WORK ITEM: All the lines below need retyping exactly, apart from the images.

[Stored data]

• • • •

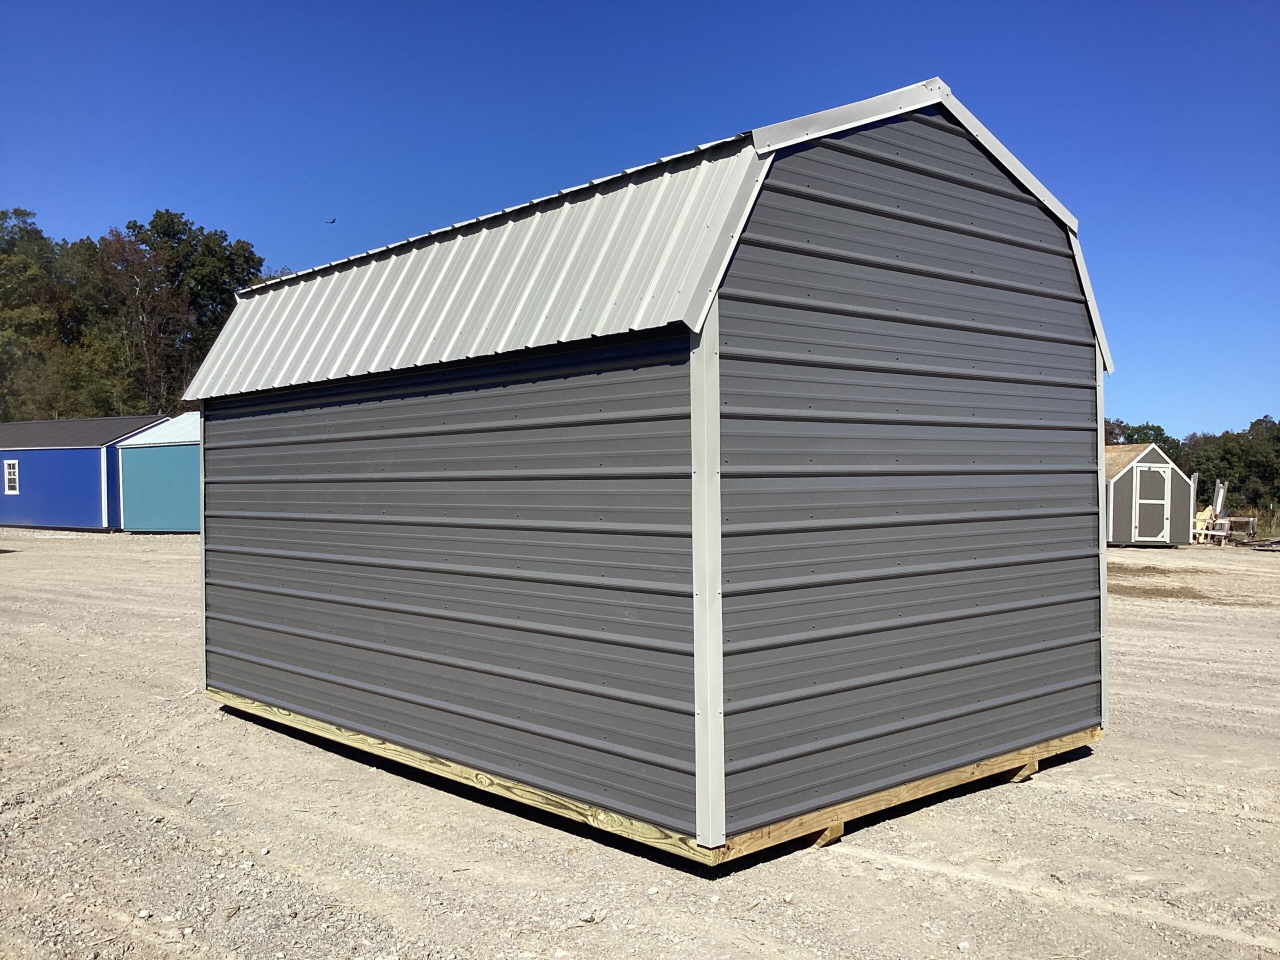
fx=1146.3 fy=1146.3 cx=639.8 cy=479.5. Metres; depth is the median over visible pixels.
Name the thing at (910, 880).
gravel lot
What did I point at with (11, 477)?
window
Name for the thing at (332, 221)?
bird
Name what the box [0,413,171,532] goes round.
blue shed
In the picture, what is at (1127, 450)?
shed
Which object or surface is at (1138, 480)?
shed door
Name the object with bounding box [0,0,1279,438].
sky
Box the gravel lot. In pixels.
[0,529,1279,959]
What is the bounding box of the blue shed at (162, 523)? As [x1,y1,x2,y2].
[113,413,200,534]
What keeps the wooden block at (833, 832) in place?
on the gravel lot
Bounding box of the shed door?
[1129,463,1169,543]
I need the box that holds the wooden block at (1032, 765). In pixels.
[1008,758,1039,781]
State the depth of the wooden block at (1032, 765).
5.95 m
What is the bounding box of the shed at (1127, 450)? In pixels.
[1104,441,1193,546]
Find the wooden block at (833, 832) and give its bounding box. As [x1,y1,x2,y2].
[806,820,844,847]
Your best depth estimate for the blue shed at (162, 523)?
32.77 m
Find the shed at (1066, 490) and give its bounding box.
[184,75,1120,865]
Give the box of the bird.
[325,216,337,224]
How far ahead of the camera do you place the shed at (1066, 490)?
5.25 m
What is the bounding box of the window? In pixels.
[3,458,20,494]

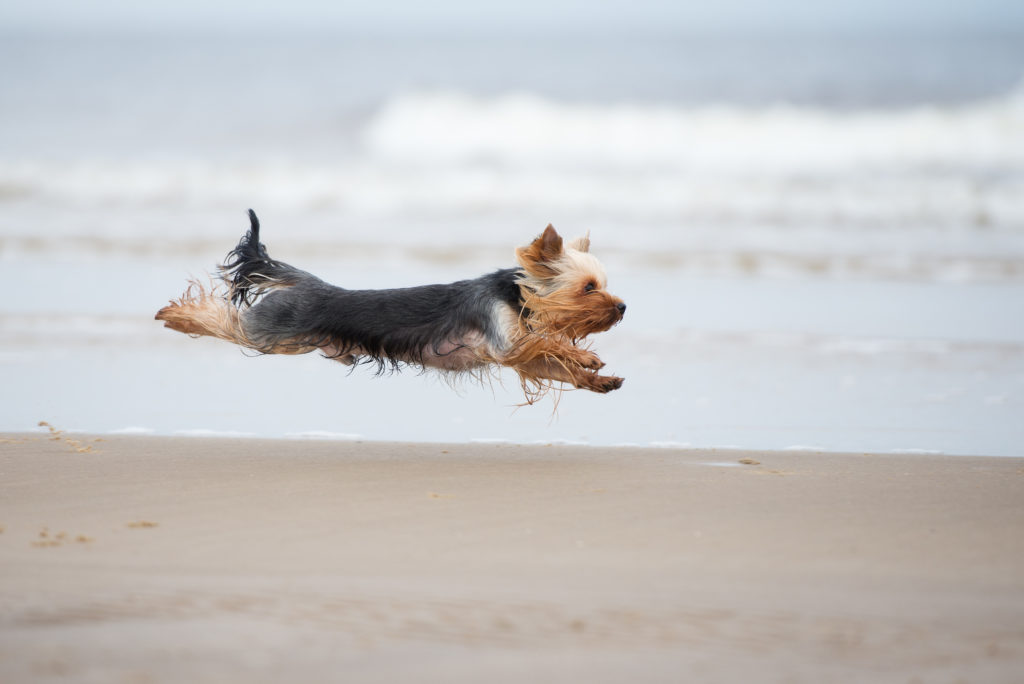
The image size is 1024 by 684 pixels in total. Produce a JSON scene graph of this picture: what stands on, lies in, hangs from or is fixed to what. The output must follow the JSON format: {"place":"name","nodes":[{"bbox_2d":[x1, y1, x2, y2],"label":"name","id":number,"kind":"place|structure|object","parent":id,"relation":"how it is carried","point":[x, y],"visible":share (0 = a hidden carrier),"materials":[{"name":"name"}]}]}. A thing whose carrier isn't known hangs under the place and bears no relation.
{"place":"outdoors","nodes":[
{"label":"outdoors","id":0,"kind":"place"},
{"bbox_2d":[150,208,632,414],"label":"dog","id":1,"kind":"object","parent":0,"point":[546,232],"visible":0.95},
{"bbox_2d":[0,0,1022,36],"label":"sky","id":2,"kind":"structure","parent":0,"point":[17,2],"materials":[{"name":"grey"}]},
{"bbox_2d":[0,433,1023,683],"label":"sand","id":3,"kind":"structure","parent":0,"point":[642,469],"materials":[{"name":"beige sand"}]},
{"bbox_2d":[31,527,92,546],"label":"sand clump","id":4,"kind":"object","parent":3,"relation":"on","point":[43,535],"visible":0.84,"materials":[{"name":"beige sand"}]},
{"bbox_2d":[37,420,99,452],"label":"sand clump","id":5,"kind":"object","parent":3,"relation":"on","point":[45,423],"visible":0.82,"materials":[{"name":"beige sand"}]},
{"bbox_2d":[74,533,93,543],"label":"sand clump","id":6,"kind":"object","parent":3,"relation":"on","point":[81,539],"visible":0.82,"materials":[{"name":"beige sand"}]},
{"bbox_2d":[126,519,158,527],"label":"sand clump","id":7,"kind":"object","parent":3,"relation":"on","point":[149,523],"visible":0.89,"materials":[{"name":"beige sand"}]},
{"bbox_2d":[427,491,454,499],"label":"sand clump","id":8,"kind":"object","parent":3,"relation":"on","point":[433,495],"visible":0.85,"materials":[{"name":"beige"}]},
{"bbox_2d":[699,459,763,468],"label":"puddle","id":9,"kind":"object","parent":3,"relation":"on","point":[722,463],"visible":0.61,"materials":[{"name":"liquid"}]},
{"bbox_2d":[738,457,761,464],"label":"sand clump","id":10,"kind":"object","parent":3,"relation":"on","point":[748,461],"visible":0.94,"materials":[{"name":"beige sand"}]},
{"bbox_2d":[761,469,795,475],"label":"sand clump","id":11,"kind":"object","parent":3,"relation":"on","point":[774,471],"visible":0.83,"materials":[{"name":"beige sand"}]},
{"bbox_2d":[0,12,1023,458],"label":"sea","id":12,"kind":"structure","parent":0,"point":[157,332],"materials":[{"name":"liquid"}]},
{"bbox_2d":[2,159,1022,233],"label":"wave","id":13,"kind":"object","parent":12,"relation":"on","point":[974,208],"visible":0.82,"materials":[{"name":"white liquid"}]},
{"bbox_2d":[358,86,1023,171],"label":"wave","id":14,"kind":"object","parent":12,"relation":"in","point":[890,138],"visible":0.87,"materials":[{"name":"white liquid"}]}
]}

• • • •

ANSWER SECTION:
fx=1146.3 fy=1146.3 cx=639.8 cy=479.5. Metres; depth is the median over visible pixels.
Name the thing at (910, 880).
gravel lot
What did I point at with (11, 477)?
window
Name for the thing at (332, 221)?
bird
Name what the box [0,413,171,532] goes round.
blue shed
In the picture, what is at (1127, 450)?
shed
Which object or surface is at (1138, 480)?
shed door
Name the object with bounding box [0,0,1279,438].
sky
Box the gravel lot. In pixels.
[0,529,1279,959]
What is the bounding box of the blue shed at (162, 523)? As [x1,y1,x2,y2].
[113,413,200,534]
What keeps the wooden block at (833, 832) in place?
on the gravel lot
Bounding box of the shed door?
[1129,463,1169,543]
I need the box that holds the wooden block at (1032, 765). In pixels.
[1008,758,1039,781]
State the depth of the wooden block at (1032, 765).
5.95 m
What is the bounding box of the shed at (1127, 450)? In pixels.
[1104,441,1193,546]
Find the wooden block at (833, 832) and give its bounding box. As [x1,y1,x2,y2].
[806,820,844,847]
Your best depth estimate for the blue shed at (162, 523)?
32.77 m
Find the shed at (1066, 490) and give its bounding box.
[184,75,1120,865]
Give the box of the bird.
[325,216,337,224]
How far ahead of the camera do you place the shed at (1066, 490)?
5.25 m
What is the bounding box of the window? In pixels.
[3,458,20,494]

The image size is 1024 by 684 pixels in total. Produce a JSON scene graph of this picture: what stands on, lies in, hangs from or is fixed to what. The output must follow the JSON format: {"place":"name","nodes":[{"bbox_2d":[x1, y1, x2, y2],"label":"name","id":number,"kind":"place|structure|object","parent":id,"relation":"how it is carried","point":[x, y],"visible":share (0 = a hidden carrier),"materials":[{"name":"name"}]}]}. A thing whose carrier isn't known hangs under the place and bears no relation.
{"place":"outdoors","nodes":[
{"label":"outdoors","id":0,"kind":"place"},
{"bbox_2d":[150,208,632,414],"label":"dog","id":1,"kind":"object","parent":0,"point":[546,232],"visible":0.95},
{"bbox_2d":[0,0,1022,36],"label":"sky","id":2,"kind":"structure","parent":0,"point":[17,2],"materials":[{"name":"grey"}]},
{"bbox_2d":[0,433,1023,683],"label":"sand","id":3,"kind":"structure","parent":0,"point":[642,469],"materials":[{"name":"beige sand"}]},
{"bbox_2d":[31,527,92,546],"label":"sand clump","id":4,"kind":"object","parent":3,"relation":"on","point":[43,535],"visible":0.84,"materials":[{"name":"beige sand"}]},
{"bbox_2d":[37,420,99,452],"label":"sand clump","id":5,"kind":"object","parent":3,"relation":"on","point":[45,423],"visible":0.82,"materials":[{"name":"beige sand"}]},
{"bbox_2d":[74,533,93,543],"label":"sand clump","id":6,"kind":"object","parent":3,"relation":"on","point":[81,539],"visible":0.82,"materials":[{"name":"beige sand"}]},
{"bbox_2d":[126,519,158,527],"label":"sand clump","id":7,"kind":"object","parent":3,"relation":"on","point":[149,523],"visible":0.89,"materials":[{"name":"beige sand"}]},
{"bbox_2d":[427,491,454,499],"label":"sand clump","id":8,"kind":"object","parent":3,"relation":"on","point":[433,495],"visible":0.85,"materials":[{"name":"beige"}]},
{"bbox_2d":[699,459,763,468],"label":"puddle","id":9,"kind":"object","parent":3,"relation":"on","point":[722,463],"visible":0.61,"materials":[{"name":"liquid"}]},
{"bbox_2d":[738,457,761,464],"label":"sand clump","id":10,"kind":"object","parent":3,"relation":"on","point":[748,461],"visible":0.94,"materials":[{"name":"beige sand"}]},
{"bbox_2d":[761,469,795,475],"label":"sand clump","id":11,"kind":"object","parent":3,"relation":"on","point":[774,471],"visible":0.83,"materials":[{"name":"beige sand"}]},
{"bbox_2d":[0,12,1023,458],"label":"sea","id":12,"kind":"structure","parent":0,"point":[157,332],"materials":[{"name":"liquid"}]},
{"bbox_2d":[2,159,1022,233],"label":"wave","id":13,"kind":"object","parent":12,"relation":"on","point":[974,208],"visible":0.82,"materials":[{"name":"white liquid"}]},
{"bbox_2d":[358,86,1023,171],"label":"wave","id":14,"kind":"object","parent":12,"relation":"in","point":[890,138],"visible":0.87,"materials":[{"name":"white liquid"}]}
]}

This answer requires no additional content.